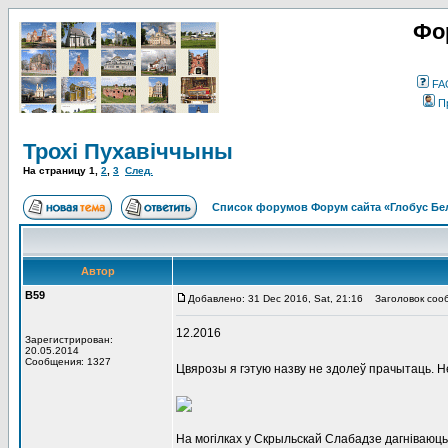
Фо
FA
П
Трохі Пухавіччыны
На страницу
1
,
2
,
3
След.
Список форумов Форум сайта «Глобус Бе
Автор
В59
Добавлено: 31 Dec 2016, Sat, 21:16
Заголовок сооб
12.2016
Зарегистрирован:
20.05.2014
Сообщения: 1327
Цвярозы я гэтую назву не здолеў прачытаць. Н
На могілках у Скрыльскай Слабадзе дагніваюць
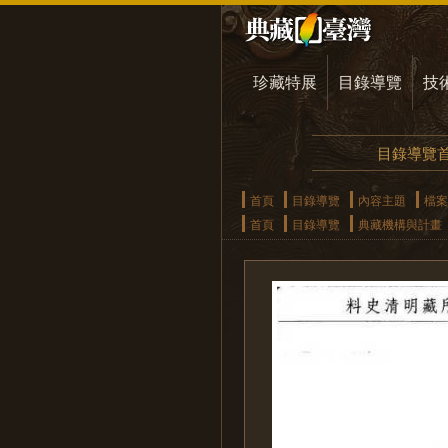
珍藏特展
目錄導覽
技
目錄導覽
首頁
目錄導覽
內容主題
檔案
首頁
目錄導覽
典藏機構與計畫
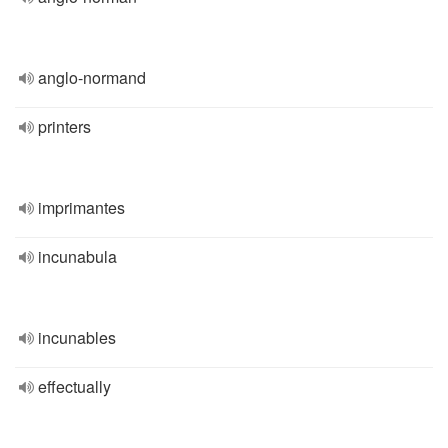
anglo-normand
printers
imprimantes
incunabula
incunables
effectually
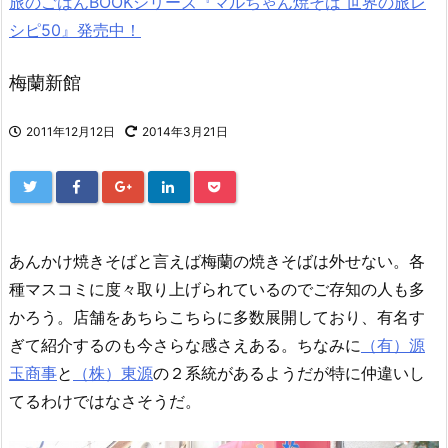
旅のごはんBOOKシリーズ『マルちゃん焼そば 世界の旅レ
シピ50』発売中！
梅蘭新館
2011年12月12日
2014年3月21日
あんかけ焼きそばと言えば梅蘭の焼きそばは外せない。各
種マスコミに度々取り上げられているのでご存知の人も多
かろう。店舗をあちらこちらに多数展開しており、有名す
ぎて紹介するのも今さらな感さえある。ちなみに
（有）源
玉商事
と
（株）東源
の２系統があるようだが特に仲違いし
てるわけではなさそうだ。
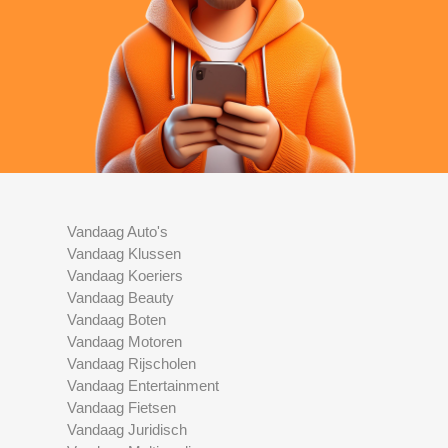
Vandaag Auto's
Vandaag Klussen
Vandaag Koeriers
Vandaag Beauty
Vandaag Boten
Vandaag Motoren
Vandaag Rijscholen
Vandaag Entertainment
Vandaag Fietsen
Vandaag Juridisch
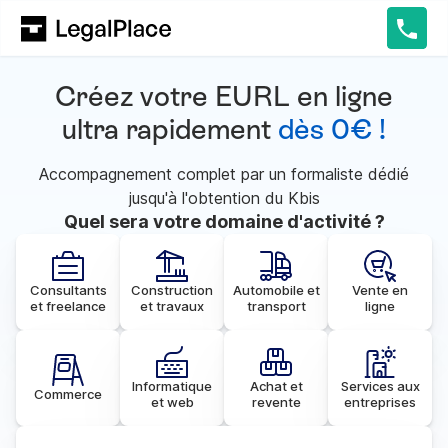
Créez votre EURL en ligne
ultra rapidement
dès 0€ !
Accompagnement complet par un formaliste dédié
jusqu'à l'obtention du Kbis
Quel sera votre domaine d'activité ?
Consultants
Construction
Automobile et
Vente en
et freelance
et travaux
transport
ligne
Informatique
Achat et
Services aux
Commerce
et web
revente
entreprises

━━━━━━━━

■ TASK ITEM ■
Extract every line of text from all the records verbatim, keeping their order, and leave the pictures out of your answer.

■ RESPONSE BOX ■
Фо
FA
П
Трохі Пухавіччыны
На страницу
1
,
2
,
3
След.
Список форумов Форум сайта «Глобус Бе
Автор
В59
Добавлено: 31 Dec 2016, Sat, 21:16
Заголовок сооб
12.2016
Зарегистрирован:
20.05.2014
Сообщения: 1327
Цвярозы я гэтую назву не здолеў прачытаць. Н
На могілках у Скрыльскай Слабадзе дагніваюць
珍藏特展
目錄導覽
技
目錄導覽
首頁
目錄導覽
內容主題
檔案
首頁
目錄導覽
典藏機構與計畫
anglo-normand
printers
imprimantes
incunabula
incunables
effectually
旅のごはんBOOKシリーズ『マルちゃん焼そば 世界の旅レ
シピ50』発売中！
梅蘭新館
2011年12月12日
2014年3月21日
あんかけ焼きそばと言えば梅蘭の焼きそばは外せない。各
種マスコミに度々取り上げられているのでご存知の人も多
かろう。店舗をあちらこちらに多数展開しており、有名す
ぎて紹介するのも今さらな感さえある。ちなみに
（有）源
玉商事
と
（株）東源
の２系統があるようだが特に仲違いし
てるわけではなさそうだ。
Vandaag Auto's
Vandaag Klussen
Vandaag Koeriers
Vandaag Beauty
Vandaag Boten
Vandaag Motoren
Vandaag Rijscholen
Vandaag Entertainment
Vandaag Fietsen
Vandaag Juridisch
Créez votre EURL en ligne
ultra rapidement
dès 0€ !
Accompagnement complet par un formaliste dédié
jusqu'à l'obtention du Kbis
Quel sera votre domaine d'activité ?
Consultants
Construction
Automobile et
Vente en
et freelance
et travaux
transport
ligne
Informatique
Achat et
Services aux
Commerce
et web
revente
entreprises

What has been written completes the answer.